Huntington Bancshares is laying off about 200 employees across six states as part of a restructuring. The Columbus, Ohio-based bank did not say how many people would be affected in Pittsburgh, where it has its regional headquarters. Huntington has 510 employees in Pittsburgh and more than 12,000 overall, spokeswoman Maureen Brown said on Thursday. The layoffs target “a few internal functions to improve the long-term efficiency of the bank,” Brown said. The affected employees will be given transition pay and outplacement services, she said. The cuts are expected to save $30 to $35 million annually and be finished by the end of August, the bank said in a regulatory filing. Two weeks ago, the bank reported second-quarter profit increased by 9 percent, to $165 million, from a year ago.

Kennametal posts profit drop

Kennametal Inc. reported lower net income for the final quarter of its fiscal year, blaming restructuring charges related to its $607 million acquisition of a tungsten materials business in November from Allegheny Technologies Inc. The Unity-based manufacturer of tooling equipment for manufacturing and mining companies said net income was $45.5 million, or 57 cents a share, down $60.8 million, or 76 cents a share, from a year ago. Sales increased 15 percent to $772.2 million from $671.4 million last year, including the tungsten business that Kennametal is restructuring. The tungsten unit contributed $72 million in sales, but acquisition and restructuring charges totaled $14 million before taxes. A part of the unit was sold for $10 million, at a loss of $1 million. CEO Carlos Cardoso said the company will move to reduce costs but gave no details.

Debit overdraft fees often exceed cost of purchase

The fees that banks charge debit-card users who overdraw their accounts usually cost more than the items being bought. That's the result of a study that the Consumer Financial Protection Bureau released on Thursday. Large banks have generally charged a $34 penalty when people overdraw their debit-card accounts, even though most of the purchases involved were for less than $24. And the penalties are charged even though most accounts return to a positive balance within three days, the study found. Banks profit by collecting more than half their checking account income from these fees. The study builds on a 2013 report that found that heavy overdrafters, on average, face $900 in additional costs each year.

Apple slicing jobs at Beats

About 200 positions at Beats could be eliminated as the headphone maker and streaming music service folds into Apple Inc., according to a Bloomberg report.
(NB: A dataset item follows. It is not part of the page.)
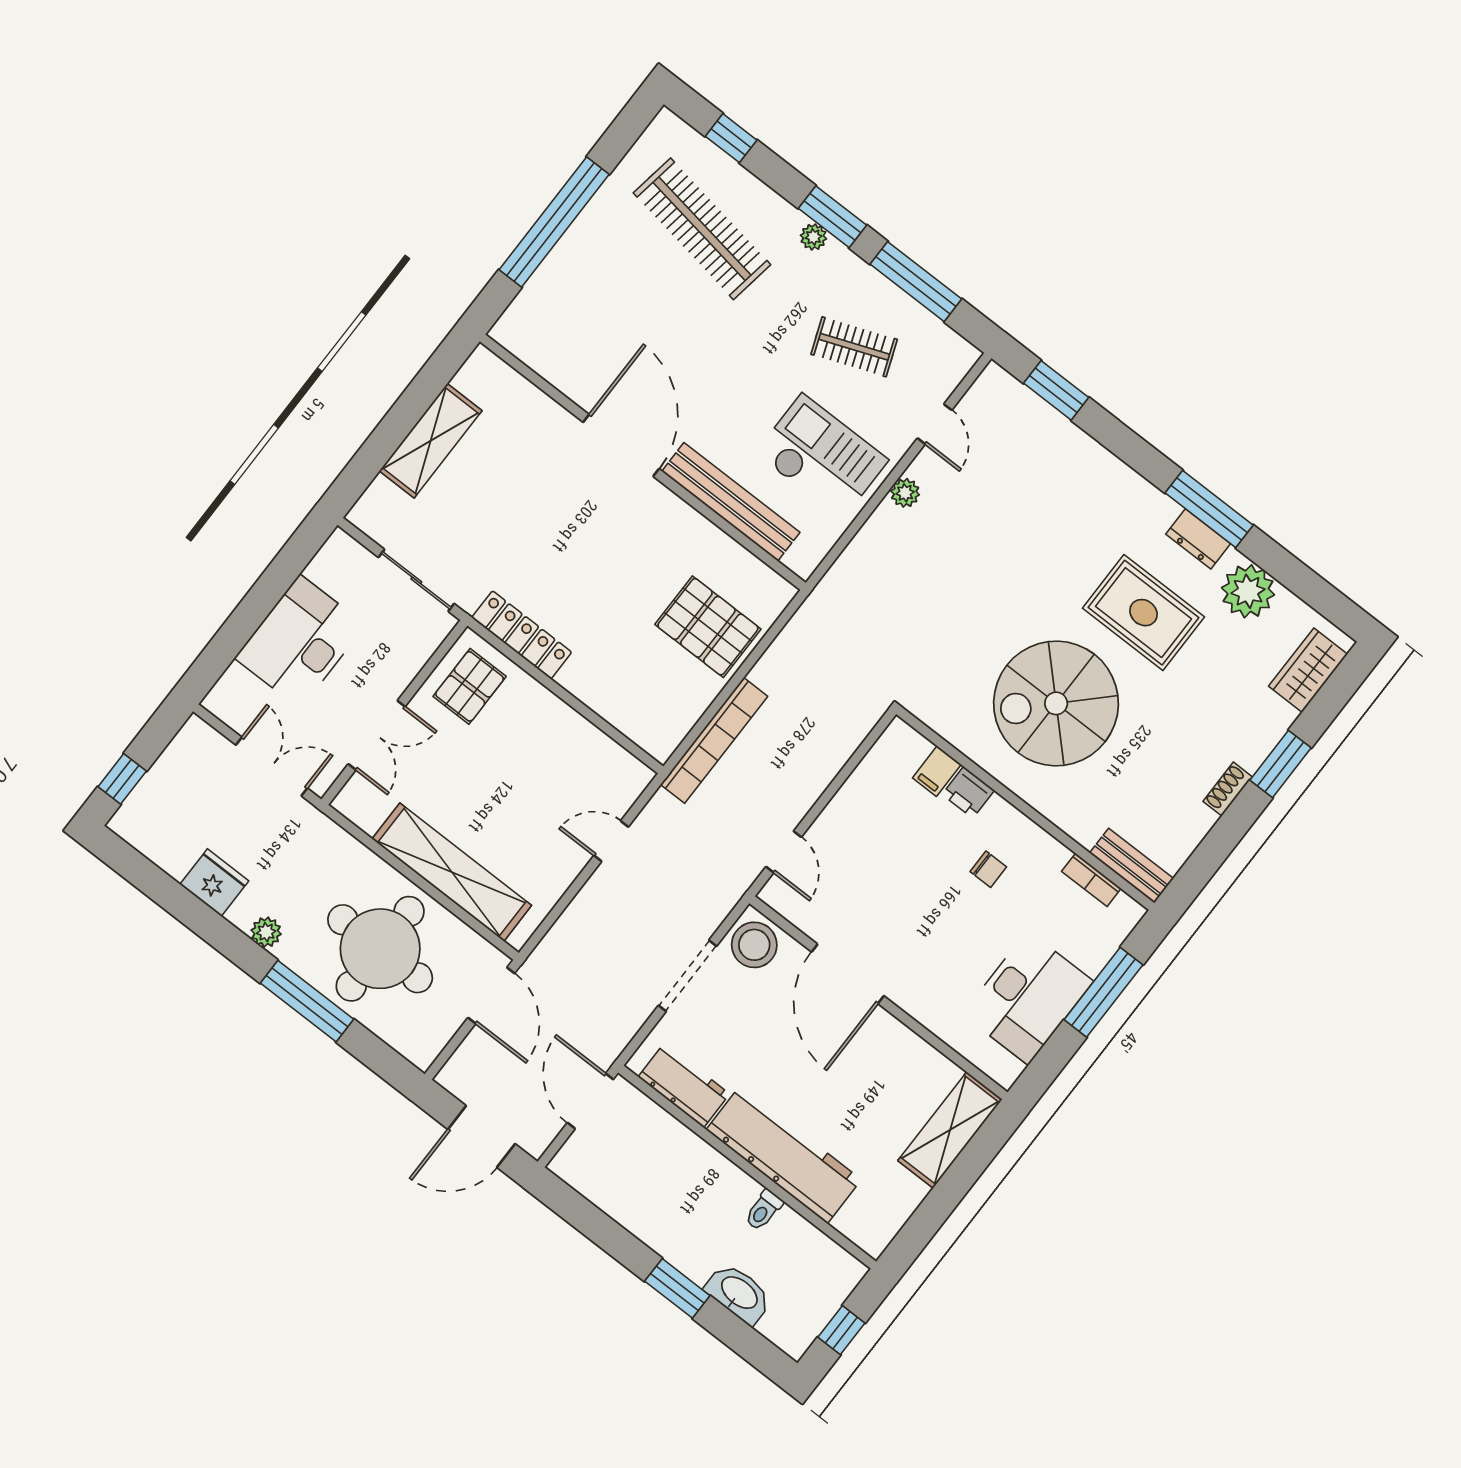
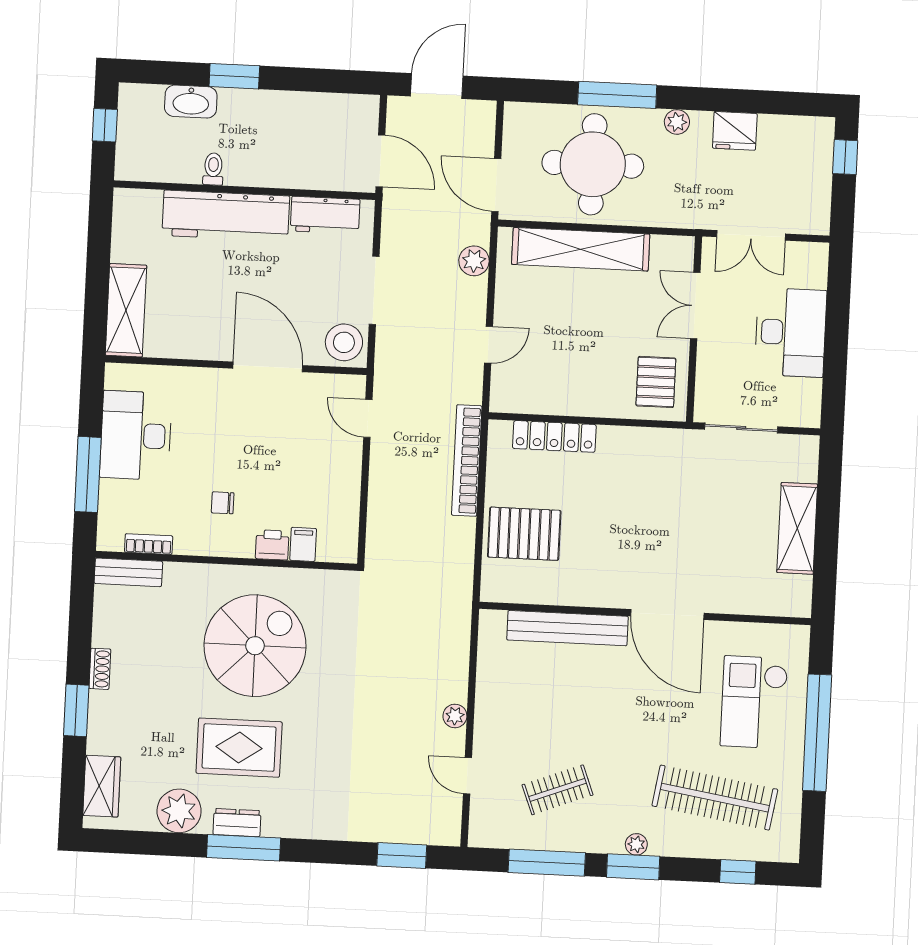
checkout: (822, 457) -> (754, 702), moved, turned 90
locker: (522, 635) -> (554, 436), moved
plant: (567, 935) -> (474, 261), added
Apple agreed to purchase Beats Electronics and Beats Music for $3 billion in May, and the largest acquisition by price in Apple history is expected to be finalized soon. All Beats employees are transitioning to Apple. But about 200 of the company's 700 workers are receiving guaranteed terms of only three months to a year. They'll have to compete for other internal openings beyond that, according to the report.

A Beats spokeswoman declined to comment.

Families borrowing less for college, report finds

Americans are borrowing less for college and instead relying more on savings and income, a study from a student lender found. In the 2013-2014 school year, the typical family paid 22 percent of the total college cost through borrowing, according to Sallie Mae's annual How America Pays for College study. That's down from 27 percent in the previous two years. Meanwhile, the share of college costs paid through savings and income rose. Student savings and income paid for 12 percent of costs on average, up from 11 percent in the previous year. Parent savings and income rose from 27 percent to 30 percent. A large reason behind the shift was that parents making more than $100,000 significantly boosted their contributions to their children's education.